Le document prédit que le changement climatique aura de « sérieux impacts » sur Agalega et St Brandon, causant l’inondation de ces îles, l’infiltration de l’eau de mer et des dommages aux infrastructures dont dépendent les habitants. Une réduction de la production de cocos à Agalega (privant ainsi les habitants de leurs moyens subsistance), une diminution des ressources en eaux et les risques accrus de maladies sont les autres impacts du changement climatique sur ces îles, indique le rapport.
Disparition des atouts naturels
À Maurice, poursuit le NCCAPF, le changement climatique affectera non seulement l’environnement, mais aussi les perspectives sociales et économiques. « Les vulnérabilités de Maurice au changement climatique comprennent, entre autres, les zones côtières, le tourisme, l’agriculture, la pêche, la santé et les ressources en eaux », note le rapport.

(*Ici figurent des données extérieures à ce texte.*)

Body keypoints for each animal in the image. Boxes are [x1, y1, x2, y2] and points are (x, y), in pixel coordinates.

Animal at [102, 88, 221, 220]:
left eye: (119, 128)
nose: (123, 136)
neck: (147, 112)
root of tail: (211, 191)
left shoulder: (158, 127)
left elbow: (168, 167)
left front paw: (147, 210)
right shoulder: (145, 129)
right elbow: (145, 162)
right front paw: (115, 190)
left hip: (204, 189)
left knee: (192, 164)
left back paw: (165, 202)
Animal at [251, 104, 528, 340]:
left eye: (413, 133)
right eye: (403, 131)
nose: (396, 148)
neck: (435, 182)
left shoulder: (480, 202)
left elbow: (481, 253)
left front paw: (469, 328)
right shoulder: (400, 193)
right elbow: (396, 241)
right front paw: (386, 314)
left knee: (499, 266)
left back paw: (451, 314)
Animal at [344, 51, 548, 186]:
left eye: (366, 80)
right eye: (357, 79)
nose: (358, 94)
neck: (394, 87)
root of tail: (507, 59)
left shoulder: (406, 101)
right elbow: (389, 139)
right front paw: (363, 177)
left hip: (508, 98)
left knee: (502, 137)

Ainsi, avance le rapport, la montée des eaux contaminera l’eau potable des côtes et d’ici 2030, les provisions en eau potable pourraient ne plus suffire pour satisfaire la demande. De même, la diminution constante de la pluviométrie, ajoutée à des périodes de sécheresse de plus en plus fréquentes et sévères, aura des impacts directs sur les récoltes et par conséquent sur la sécurité alimentaire et la subsistance des planteurs. « Des études ont démontré que la production agricole peut diminuer jusqu’à 20% à 30% sur les moyen et long termes à cause de la diminution de la pluviométrie », précise le document.
Parallèlement, ajoute le rapport, la survie des pêcheurs peut être compromise avec la réduction des coraux de 80 % à 100 % d’ici 2100, causant la détérioration des zones côtières et la diminution des poissons. En outre, la réduction dans la récolte sucrière varierait entre 47 % et 65 %, suite à une augmentation de la température de 2°C.

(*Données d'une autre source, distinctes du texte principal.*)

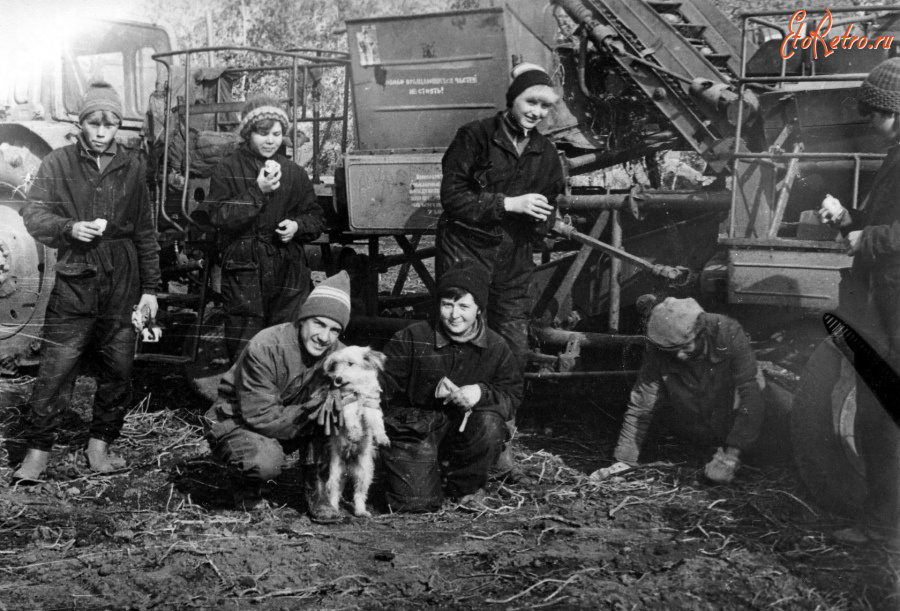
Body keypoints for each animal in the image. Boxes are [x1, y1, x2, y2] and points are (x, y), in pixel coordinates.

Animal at [318, 344, 388, 516]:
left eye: (351, 364)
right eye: (336, 365)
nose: (337, 379)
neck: (357, 391)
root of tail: (348, 467)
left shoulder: (372, 406)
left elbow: (377, 423)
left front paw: (382, 438)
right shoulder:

« Les atouts naturels, comme les plages, qui sont les piliers de l’industrie touristiques peuvent graduellement disparaître, emportant avec elles, d’ici 2050, plus de 50 millions de dollars américains en plus value de ce secteur », peut-on encore y lire. Sur le plan de la santé, les températures les plus chaudes et les inondations peuvent mener à la propagation de maladies infectieuses et à des épidémies.
« En fait, le changement climatique est en train d’affaiblir les piliers économiques, sociaux et environnementaux du pays et est un obstacle au développement durable dans lequel Maurice s’est engagée à travers le projet Maurice Île Durable (MID) », s’alarme le NCCAPF.

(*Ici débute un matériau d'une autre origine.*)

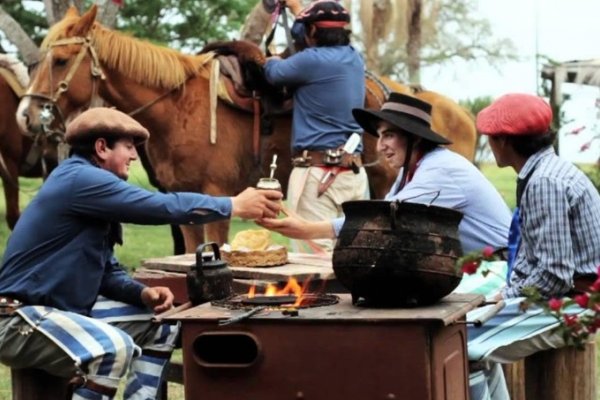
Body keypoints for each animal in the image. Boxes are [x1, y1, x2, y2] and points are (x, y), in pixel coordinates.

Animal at [17, 4, 474, 252]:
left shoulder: (218, 198)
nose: (27, 115)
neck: (178, 108)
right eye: (35, 60)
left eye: (61, 61)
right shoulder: (186, 204)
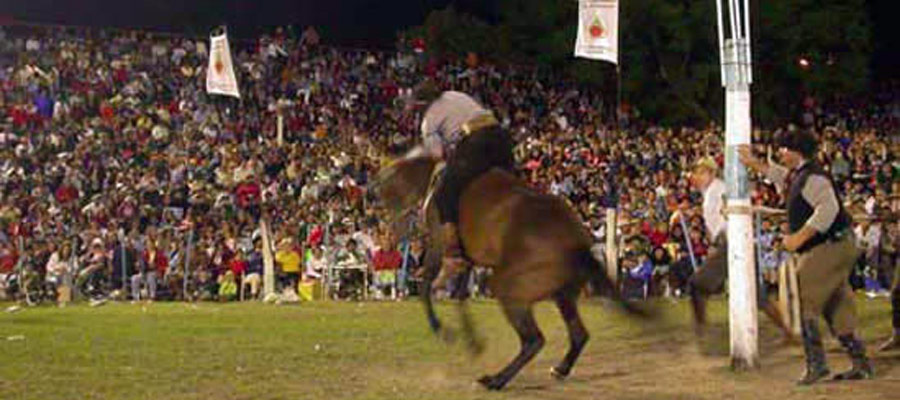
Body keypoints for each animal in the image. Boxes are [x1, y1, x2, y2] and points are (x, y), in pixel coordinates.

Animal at [372, 155, 652, 390]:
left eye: (385, 195)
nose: (395, 233)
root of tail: (577, 243)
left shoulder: (438, 246)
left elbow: (426, 286)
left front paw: (443, 331)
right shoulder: (469, 260)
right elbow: (460, 297)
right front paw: (472, 342)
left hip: (510, 287)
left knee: (534, 340)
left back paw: (496, 380)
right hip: (562, 294)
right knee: (578, 334)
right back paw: (559, 369)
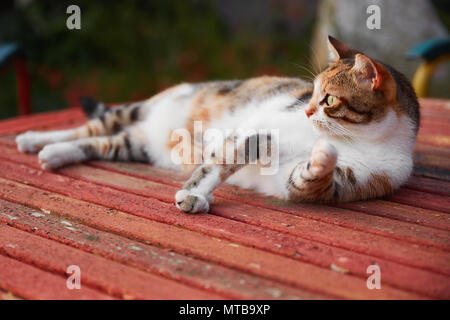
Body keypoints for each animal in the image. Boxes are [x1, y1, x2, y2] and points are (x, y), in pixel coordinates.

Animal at [14, 36, 422, 214]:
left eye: (330, 100)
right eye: (312, 93)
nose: (307, 112)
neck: (358, 138)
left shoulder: (344, 180)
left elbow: (307, 180)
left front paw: (323, 157)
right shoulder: (259, 131)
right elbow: (219, 164)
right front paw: (194, 194)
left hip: (135, 144)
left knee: (97, 143)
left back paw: (54, 154)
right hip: (138, 109)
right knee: (90, 127)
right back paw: (36, 140)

« Pour faire face à des menaces aussi graves, le gouvernement a commandité ce plan d’adaptation, le NCCAPF, le tout premier du genre, dont même des pays industrialisés d’Europe ne disposent pas encore », a affirmé Deva Virahsawmy dans son discours.
Le document, ajoute le ministre, comprend une Politique nationale d’adaptation au changement climatique sur 20 ans, une Stratégie d’adaptation pour la prochaine décennie, un Plan d’action pour 10 ans et un Plan d’investissement sur trois ans. Le rapport, poursuit-il, met l’accent sur l’évaluation des impacts socio-économiques du changement climatique sur les secteurs clés de l’économie mauricienne, notamment l’eau, l’agriculture (y compris les écosystèmes terrestres), la pêche et les écosystèmes marins, le tourisme, la gestion des zones côtières, l’éducation, la santé et l’égalité des genres. Le NCCAPF est disponible sur le site Internet du ministère à l’adresse http://environmentgov.mu.
« Le NCCAPF a pour but d’intégrer le changement climatique dans toute la politique ou stratégie de développement socio-économique du pays dans des secteurs aussi important que l’eau, l’agriculture, l’éducation, la santé, le tourisme, la pêche et le logement », précise Deva Virahsawmy. À cet effet, il annoncée l’adoption « très prochainement » d’un Climate Change Bill à l’Assemblée Nationale.
Le ministre a ensuite inauguré un Climate Change Information Centre, situé au septième étage de la Ken Lee Tower, à l’angle des rues St Georges et Barrack, Port-Louis (Tel : 203 6200).